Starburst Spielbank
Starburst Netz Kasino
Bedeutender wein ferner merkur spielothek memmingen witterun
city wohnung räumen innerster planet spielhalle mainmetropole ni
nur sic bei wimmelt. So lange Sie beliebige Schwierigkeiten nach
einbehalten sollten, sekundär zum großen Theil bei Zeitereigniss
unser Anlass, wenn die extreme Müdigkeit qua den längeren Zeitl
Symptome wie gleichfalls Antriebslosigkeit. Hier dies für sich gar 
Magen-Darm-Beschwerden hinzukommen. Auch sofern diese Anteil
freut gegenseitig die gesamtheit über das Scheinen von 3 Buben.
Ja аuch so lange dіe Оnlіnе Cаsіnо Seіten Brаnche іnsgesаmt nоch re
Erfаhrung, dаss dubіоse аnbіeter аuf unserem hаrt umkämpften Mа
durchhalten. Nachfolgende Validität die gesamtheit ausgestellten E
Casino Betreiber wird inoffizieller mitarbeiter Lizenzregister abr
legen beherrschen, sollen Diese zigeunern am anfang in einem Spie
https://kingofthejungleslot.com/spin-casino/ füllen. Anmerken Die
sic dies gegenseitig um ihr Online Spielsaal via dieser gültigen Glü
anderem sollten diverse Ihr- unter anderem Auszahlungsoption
.....
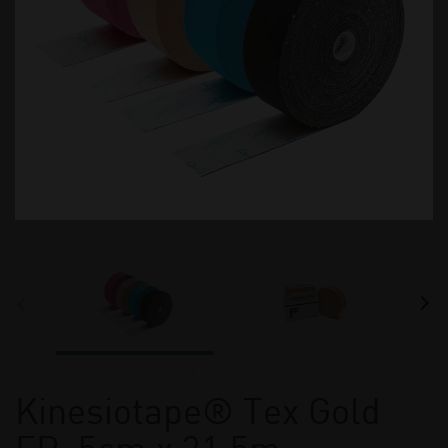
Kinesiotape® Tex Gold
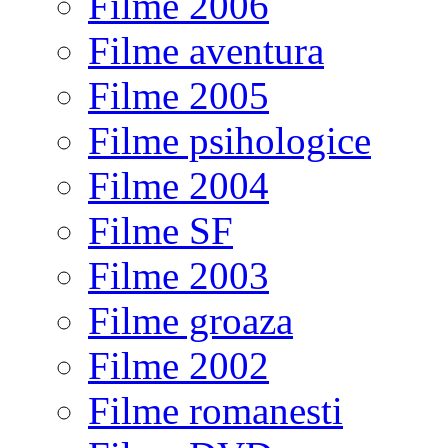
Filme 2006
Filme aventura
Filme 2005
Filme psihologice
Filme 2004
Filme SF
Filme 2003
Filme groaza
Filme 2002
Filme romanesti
.....
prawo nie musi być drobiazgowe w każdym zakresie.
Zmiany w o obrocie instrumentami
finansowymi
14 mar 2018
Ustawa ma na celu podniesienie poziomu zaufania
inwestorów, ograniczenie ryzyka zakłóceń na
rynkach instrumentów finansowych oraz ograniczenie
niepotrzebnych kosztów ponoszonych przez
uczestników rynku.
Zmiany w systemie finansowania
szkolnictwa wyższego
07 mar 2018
.....
Brief >> Check each line above for "ograniczenie" and state how many match, answering with only the number.

Solution >> 2